[EXTRAIT DU DOCUMENT]
┌──

Le 8 septembre 2025, le Parti travailliste de Norvège a remporté les élections générales. C’est la vingt-cinquième fois consécutive qu’il arrive en tête du principal scrutin norvégien, c’est-à-dire sans la moindre interruption depuis 1927. Une telle résistance électorale est exceptionnelle et devrait braquer sur elle une soif de leçons de la part des principaux partis de gauche, qui de par le monde flirtent dangereusement avec la mort clinique.
Les leçons tirées
En novembre 1994, la Norvège est appelée aux urnes à l’occasion du second référendum d’adhésion à l’Union européenne. Trois ans après l’effondrement de l’URSS, et alors que le capitalisme s’affiche avec arrogance partout dans le monde, la gauche norvégienne traverse, elle aussi, une crise existentielle profonde.
Fondé en 1887, le Parti travailliste en est la force motrice. Il doit sa puissance à l’héritage politique de Einar Gerhardsen. L’emblématique Premier ministre, qui a façonné l’État providence de 1945 à 1965, capitalise toujours sur son œuvre un regard révérencieux, presque unanime, au point d’être considéré comme le Landsfaderen, le père de la nation. Cette vieille gauche nationale et interventionniste, qui a su ramifier la société tout au long du XXème siècle, n’était donc pas très à l’aise avec l’enthousiasme pro-européen qui servait de nouvelle figure de proue depuis la fin des années quatre-vingt.
Bien que brillamment conduite par l’inoxydable Gro Harlem Brundtland, la campagne du « Oui » se heurte frontalement aux réalités induites dans l’Acte Unique européen [1986] et dans le Traité de Maastricht [1993]. L’horizon des marchés ouverts, de la dérégulation accentuée et de la mise en concurrence généralisée douchent les sentiments européens de nombreux Norvégiens. Comme partout ailleurs sur le Vieux continent, les classes moyennes et ouvrières préfèrent s’en désolidariser dans les urnes. L’adhésion norvégienne est ainsi repoussée par 52 % des voix.

└──

[CONSIGNE A] Pourriez-vous recopier fidèlement la liste, depuis son début jusqu'à la ligne qui contient « CONSIDERACIONES CLAVE », celle-ci comprise ?
L'extrait et la liste n'ont aucun lien entre eux.

[LISTE EXTRAITE]
┌──

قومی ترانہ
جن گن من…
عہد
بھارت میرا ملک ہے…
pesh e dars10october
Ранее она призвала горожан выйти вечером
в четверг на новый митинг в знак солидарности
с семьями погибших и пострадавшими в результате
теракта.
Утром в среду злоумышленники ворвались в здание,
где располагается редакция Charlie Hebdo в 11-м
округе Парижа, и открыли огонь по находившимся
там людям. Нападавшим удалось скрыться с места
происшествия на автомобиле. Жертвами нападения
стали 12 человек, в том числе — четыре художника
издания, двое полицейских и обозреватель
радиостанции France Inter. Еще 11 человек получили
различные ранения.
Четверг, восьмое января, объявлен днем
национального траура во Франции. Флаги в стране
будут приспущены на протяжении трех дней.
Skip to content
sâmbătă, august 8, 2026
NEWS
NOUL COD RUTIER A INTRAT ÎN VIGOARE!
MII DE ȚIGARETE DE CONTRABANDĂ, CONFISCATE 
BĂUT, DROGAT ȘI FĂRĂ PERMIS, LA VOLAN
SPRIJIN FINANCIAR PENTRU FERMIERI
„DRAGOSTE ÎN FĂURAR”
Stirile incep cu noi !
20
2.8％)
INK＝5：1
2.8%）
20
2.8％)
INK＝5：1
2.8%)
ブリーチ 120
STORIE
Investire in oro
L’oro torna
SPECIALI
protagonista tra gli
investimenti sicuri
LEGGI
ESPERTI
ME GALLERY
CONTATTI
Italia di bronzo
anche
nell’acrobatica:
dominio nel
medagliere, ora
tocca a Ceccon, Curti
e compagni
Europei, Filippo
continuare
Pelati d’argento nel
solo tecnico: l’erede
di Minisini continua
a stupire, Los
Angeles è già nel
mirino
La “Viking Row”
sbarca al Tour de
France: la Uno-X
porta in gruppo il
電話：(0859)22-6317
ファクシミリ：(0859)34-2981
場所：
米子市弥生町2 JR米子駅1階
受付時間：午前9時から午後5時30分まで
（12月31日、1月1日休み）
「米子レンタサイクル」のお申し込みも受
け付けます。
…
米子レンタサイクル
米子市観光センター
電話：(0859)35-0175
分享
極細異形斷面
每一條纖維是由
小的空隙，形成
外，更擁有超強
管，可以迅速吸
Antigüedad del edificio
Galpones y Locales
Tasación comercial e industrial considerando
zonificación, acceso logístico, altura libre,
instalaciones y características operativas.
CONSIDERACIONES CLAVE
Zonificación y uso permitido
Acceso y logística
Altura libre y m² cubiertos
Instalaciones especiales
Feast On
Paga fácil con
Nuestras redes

└──

[CONSIGNE B] Pouvez-vous résumer en deux phrases l'extrait sur le Parti travailliste norvégien ?

[ZONE DE RÉPONSE A]
قومی ترانہ
جن گن من…
عہد
بھارت میرا ملک ہے…
pesh e dars10october
Ранее она призвала горожан выйти вечером
в четверг на новый митинг в знак солидарности
с семьями погибших и пострадавшими в результате
теракта.
Утром в среду злоумышленники ворвались в здание,
где располагается редакция Charlie Hebdo в 11-м
округе Парижа, и открыли огонь по находившимся
там людям. Нападавшим удалось скрыться с места
происшествия на автомобиле. Жертвами нападения
стали 12 человек, в том числе — четыре художника
издания, двое полицейских и обозреватель
радиостанции France Inter. Еще 11 человек получили
различные ранения.
Четверг, восьмое января, объявлен днем
национального траура во Франции. Флаги в стране
будут приспущены на протяжении трех дней.
Skip to content
sâmbătă, august 8, 2026
NEWS
NOUL COD RUTIER A INTRAT ÎN VIGOARE!
MII DE ȚIGARETE DE CONTRABANDĂ, CONFISCATE 
BĂUT, DROGAT ȘI FĂRĂ PERMIS, LA VOLAN
SPRIJIN FINANCIAR PENTRU FERMIERI
„DRAGOSTE ÎN FĂURAR”
Stirile incep cu noi !
20
2.8％)
INK＝5：1
2.8%）
20
2.8％)
INK＝5：1
2.8%)
ブリーチ 120
STORIE
Investire in oro
L’oro torna
SPECIALI
protagonista tra gli
investimenti sicuri
LEGGI
ESPERTI
ME GALLERY
CONTATTI
Italia di bronzo
anche
nell’acrobatica:
dominio nel
medagliere, ora
tocca a Ceccon, Curti
e compagni
Europei, Filippo
continuare
Pelati d’argento nel
solo tecnico: l’erede
di Minisini continua
a stupire, Los
Angeles è già nel
mirino
La “Viking Row”
sbarca al Tour de
France: la Uno-X
porta in gruppo il
電話：(0859)22-6317
ファクシミリ：(0859)34-2981
場所：
米子市弥生町2 JR米子駅1階
受付時間：午前9時から午後5時30分まで
（12月31日、1月1日休み）
「米子レンタサイクル」のお申し込みも受
け付けます。
…
米子レンタサイクル
米子市観光センター
電話：(0859)35-0175
分享
極細異形斷面
每一條纖維是由
小的空隙，形成
外，更擁有超強
管，可以迅速吸
Antigüedad del edificio
Galpones y Locales
Tasación comercial e industrial considerando
zonificación, acceso logístico, altura libre,
instalaciones y características operativas.
CONSIDERACIONES CLAVE

[ZONE DE RÉPONSE B] Le 8 septembre 2025, le Parti travailliste de Norvège a remporté les élections générales, arrivant en tête pour la vingt-cinquième fois consécutive depuis 1927. En novembre 1994, alors que la gauche norvégienne traversait une crise existentielle, la campagne du « Oui » menée par Gro Harlem Brundtland s'est heurtée aux réalités de l'Acte unique européen et du traité de Maastricht, et l'adhésion à l'Union européenne a été repoussée par 52 % des voix.